Second, age of participants in the longitudinal study was too high at the start of the study. In 1986, the mean age of participants was 51 years which was rather too old to study the development of hypertension longitudinally. Indeed, 319 of 560 individuals (56%) already had hypertension at that time. At this age, many of the participants harbored multiple risk factors for hypertension such as arteriosclerosis, even if they did not develop overt hypertension yet. This might have masked the effects of the genetic risk factors. Supporting this interpretation, age and drinking status, both of which are established risk factors for hypertension, failed to show a significant association with ΔSBP in the present longitudinal study. Further, menopause might be an additional disturbing factor on BP change among women [21, 22]; most of the female subjects in the study were around the age of menopause in 1986, and they might show greater increase in BP during observational 20 years.

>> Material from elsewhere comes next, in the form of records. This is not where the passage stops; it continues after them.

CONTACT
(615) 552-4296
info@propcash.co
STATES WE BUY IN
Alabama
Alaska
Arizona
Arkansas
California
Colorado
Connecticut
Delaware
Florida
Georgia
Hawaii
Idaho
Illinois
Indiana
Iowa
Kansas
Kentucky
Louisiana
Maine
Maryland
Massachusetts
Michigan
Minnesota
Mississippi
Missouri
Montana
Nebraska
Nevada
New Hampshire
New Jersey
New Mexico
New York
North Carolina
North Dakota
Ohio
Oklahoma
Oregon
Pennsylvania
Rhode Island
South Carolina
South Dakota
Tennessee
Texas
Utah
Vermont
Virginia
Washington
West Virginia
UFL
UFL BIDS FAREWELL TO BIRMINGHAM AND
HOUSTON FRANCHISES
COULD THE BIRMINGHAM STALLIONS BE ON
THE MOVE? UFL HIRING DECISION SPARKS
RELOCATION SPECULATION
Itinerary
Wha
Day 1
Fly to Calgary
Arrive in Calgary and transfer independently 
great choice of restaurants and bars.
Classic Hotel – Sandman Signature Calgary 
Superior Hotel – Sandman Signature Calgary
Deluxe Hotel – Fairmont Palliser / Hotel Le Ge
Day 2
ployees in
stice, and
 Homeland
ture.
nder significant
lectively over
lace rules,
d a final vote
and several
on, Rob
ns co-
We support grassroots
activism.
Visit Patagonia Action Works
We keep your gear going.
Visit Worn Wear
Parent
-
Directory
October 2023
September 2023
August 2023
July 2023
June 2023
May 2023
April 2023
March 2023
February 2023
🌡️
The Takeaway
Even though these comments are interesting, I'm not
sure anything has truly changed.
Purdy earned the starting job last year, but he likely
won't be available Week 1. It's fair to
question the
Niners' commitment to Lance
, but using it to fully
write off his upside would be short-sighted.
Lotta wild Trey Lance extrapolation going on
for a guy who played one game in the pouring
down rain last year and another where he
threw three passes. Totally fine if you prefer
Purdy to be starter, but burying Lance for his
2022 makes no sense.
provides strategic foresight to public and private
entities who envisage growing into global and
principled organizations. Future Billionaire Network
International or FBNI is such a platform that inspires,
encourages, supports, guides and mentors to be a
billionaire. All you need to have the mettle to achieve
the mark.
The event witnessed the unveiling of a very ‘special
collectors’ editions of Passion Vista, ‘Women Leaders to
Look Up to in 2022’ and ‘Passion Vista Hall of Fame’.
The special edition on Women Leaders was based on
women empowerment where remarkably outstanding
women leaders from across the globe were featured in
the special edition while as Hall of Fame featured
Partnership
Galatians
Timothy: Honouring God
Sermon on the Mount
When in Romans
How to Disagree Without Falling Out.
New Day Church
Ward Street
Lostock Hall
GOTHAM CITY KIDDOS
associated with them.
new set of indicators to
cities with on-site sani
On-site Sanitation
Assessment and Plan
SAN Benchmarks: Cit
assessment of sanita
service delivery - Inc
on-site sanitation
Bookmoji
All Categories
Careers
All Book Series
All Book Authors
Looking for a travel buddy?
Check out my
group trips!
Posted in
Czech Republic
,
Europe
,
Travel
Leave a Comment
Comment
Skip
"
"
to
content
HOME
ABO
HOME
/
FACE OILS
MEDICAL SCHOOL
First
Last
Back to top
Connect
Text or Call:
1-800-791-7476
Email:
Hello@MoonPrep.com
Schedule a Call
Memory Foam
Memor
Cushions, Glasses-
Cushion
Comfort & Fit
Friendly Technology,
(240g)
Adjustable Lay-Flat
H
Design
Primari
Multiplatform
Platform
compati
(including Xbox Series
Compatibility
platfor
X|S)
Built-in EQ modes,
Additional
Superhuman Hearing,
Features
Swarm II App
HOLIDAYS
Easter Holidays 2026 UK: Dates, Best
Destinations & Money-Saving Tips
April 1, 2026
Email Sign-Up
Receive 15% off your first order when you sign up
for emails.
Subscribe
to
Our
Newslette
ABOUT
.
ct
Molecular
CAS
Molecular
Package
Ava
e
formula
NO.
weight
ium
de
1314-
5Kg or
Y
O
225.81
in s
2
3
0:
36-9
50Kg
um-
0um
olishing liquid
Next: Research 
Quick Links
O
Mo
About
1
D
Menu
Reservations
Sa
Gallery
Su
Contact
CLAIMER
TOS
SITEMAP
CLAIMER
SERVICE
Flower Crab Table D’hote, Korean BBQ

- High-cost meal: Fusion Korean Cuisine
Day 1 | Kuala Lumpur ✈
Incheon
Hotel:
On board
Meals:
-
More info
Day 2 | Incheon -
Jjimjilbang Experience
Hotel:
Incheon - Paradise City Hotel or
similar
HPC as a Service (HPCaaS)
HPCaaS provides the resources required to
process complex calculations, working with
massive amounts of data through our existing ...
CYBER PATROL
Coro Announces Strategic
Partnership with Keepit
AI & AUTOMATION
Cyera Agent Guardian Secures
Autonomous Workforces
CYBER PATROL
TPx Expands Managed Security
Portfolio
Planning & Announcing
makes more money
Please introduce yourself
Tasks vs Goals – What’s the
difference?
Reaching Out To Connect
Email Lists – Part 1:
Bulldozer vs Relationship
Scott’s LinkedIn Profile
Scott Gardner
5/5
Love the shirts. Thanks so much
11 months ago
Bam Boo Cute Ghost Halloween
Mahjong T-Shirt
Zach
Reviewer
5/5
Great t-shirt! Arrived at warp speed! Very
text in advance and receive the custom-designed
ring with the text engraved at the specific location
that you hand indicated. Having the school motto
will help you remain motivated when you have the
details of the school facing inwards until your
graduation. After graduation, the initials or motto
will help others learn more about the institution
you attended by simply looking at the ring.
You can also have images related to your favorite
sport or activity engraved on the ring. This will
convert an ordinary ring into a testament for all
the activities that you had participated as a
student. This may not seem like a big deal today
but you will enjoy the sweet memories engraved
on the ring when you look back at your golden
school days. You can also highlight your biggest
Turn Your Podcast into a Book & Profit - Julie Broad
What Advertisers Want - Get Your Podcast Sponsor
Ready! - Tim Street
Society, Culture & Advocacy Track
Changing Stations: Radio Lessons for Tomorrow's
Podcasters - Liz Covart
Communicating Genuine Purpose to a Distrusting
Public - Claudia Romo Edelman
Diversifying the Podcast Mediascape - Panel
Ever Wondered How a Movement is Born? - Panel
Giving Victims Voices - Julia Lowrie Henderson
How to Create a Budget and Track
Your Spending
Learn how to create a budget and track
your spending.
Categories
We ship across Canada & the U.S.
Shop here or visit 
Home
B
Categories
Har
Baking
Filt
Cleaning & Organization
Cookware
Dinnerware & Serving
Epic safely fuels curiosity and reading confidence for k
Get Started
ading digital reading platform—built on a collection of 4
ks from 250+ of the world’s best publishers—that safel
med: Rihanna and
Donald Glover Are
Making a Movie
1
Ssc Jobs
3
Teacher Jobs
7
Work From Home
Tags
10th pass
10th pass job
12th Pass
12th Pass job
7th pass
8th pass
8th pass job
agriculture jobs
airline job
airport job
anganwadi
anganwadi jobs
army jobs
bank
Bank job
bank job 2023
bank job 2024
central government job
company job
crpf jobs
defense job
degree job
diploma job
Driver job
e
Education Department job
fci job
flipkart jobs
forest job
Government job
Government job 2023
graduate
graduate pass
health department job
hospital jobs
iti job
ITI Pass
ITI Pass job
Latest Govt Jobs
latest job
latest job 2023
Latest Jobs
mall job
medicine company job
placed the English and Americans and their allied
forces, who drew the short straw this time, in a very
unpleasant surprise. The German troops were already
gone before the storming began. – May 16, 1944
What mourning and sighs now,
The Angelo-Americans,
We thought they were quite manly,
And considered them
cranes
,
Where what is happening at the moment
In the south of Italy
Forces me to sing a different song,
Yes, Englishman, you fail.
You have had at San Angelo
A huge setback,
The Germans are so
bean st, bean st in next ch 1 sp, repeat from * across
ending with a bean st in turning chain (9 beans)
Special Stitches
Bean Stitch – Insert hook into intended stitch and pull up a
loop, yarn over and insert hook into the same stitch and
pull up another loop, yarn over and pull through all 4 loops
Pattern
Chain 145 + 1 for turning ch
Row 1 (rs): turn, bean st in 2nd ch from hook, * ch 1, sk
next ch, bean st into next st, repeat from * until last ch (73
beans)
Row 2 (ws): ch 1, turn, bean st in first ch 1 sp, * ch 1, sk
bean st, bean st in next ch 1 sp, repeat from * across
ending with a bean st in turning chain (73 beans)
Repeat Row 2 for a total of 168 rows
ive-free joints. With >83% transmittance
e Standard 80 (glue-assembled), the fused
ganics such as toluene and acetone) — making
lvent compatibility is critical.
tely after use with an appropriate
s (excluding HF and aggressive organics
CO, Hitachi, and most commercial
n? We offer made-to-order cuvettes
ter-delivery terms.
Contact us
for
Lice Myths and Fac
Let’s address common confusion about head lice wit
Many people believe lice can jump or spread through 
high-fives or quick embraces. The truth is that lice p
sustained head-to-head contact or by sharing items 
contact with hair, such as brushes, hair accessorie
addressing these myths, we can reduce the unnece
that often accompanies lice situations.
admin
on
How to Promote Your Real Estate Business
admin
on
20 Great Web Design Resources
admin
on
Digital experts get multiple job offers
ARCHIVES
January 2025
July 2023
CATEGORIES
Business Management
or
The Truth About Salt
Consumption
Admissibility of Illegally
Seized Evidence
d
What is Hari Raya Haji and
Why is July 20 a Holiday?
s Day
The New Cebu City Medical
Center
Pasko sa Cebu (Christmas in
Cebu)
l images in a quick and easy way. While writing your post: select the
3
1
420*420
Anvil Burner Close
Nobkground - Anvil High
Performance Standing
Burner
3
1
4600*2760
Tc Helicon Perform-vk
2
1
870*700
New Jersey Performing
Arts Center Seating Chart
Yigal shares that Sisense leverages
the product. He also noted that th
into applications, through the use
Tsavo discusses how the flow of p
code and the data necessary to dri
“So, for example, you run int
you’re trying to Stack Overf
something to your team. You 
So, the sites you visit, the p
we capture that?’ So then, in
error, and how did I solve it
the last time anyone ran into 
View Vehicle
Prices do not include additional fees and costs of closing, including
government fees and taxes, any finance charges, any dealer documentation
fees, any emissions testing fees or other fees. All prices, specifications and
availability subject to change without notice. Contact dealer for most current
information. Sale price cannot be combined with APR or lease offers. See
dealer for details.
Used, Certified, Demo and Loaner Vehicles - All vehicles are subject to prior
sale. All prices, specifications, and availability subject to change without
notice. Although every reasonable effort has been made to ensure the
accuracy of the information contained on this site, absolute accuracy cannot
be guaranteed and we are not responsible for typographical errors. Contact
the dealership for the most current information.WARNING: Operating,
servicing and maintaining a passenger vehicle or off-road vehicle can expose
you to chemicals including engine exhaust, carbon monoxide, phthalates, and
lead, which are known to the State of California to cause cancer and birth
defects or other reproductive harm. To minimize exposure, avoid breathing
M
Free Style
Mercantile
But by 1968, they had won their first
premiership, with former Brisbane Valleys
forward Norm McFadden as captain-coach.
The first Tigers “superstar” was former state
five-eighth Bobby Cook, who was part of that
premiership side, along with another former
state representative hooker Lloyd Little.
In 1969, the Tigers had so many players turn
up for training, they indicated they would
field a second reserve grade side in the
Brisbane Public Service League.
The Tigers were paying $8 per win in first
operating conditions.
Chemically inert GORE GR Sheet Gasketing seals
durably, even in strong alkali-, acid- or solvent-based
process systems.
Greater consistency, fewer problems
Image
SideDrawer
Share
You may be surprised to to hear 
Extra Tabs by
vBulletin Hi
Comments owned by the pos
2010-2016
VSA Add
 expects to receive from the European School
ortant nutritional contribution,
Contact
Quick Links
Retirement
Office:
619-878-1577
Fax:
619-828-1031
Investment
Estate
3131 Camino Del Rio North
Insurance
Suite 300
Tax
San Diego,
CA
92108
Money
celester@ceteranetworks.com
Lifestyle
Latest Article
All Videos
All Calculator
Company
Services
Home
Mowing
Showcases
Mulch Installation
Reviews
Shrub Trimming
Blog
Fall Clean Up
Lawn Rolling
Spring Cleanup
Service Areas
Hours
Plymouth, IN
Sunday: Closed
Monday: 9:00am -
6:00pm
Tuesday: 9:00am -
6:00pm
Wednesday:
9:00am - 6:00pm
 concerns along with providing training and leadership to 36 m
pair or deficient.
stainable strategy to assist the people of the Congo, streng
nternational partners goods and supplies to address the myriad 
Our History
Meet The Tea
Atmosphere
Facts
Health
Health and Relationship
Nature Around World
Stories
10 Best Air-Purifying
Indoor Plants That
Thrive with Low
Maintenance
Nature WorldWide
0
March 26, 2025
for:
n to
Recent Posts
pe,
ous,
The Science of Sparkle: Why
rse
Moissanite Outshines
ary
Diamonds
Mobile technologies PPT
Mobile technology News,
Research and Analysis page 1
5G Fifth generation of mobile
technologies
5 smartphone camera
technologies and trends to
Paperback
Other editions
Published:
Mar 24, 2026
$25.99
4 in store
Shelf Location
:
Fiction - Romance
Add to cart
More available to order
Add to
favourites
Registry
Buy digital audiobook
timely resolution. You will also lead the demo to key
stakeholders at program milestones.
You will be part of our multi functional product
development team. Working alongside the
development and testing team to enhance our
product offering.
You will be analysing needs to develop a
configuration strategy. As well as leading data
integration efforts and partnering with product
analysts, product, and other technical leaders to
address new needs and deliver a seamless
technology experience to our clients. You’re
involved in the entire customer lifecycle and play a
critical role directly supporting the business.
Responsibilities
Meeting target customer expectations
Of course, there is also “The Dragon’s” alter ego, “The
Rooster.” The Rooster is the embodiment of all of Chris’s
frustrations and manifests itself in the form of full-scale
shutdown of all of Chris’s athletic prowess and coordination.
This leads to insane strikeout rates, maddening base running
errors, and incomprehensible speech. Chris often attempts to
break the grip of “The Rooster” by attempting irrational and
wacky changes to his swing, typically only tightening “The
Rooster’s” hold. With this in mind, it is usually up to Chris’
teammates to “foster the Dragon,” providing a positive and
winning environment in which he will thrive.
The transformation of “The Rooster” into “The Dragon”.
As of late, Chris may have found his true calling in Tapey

Third, in our study population, one-third of daily drinkers in 1986 quitted drinking during the following 20 years. Change in drinking habit might influence the genetic effect of the ALDH2 polymorphism.

In conclusion, we confirmed the effect of the Glu504Lys polymorphism in the ALDH2 gene on BP in a cross-sectional study, though we failed to show the association in a longitudinal analysis. Further studies using a large number of younger individuals are essential to obtain a conclusive result on the effect of the ALDH2 genotype on a longitudinal change of BP.

Conflict of Interests

The authors declare that there is no conflict of interests regarding the publication of this paper.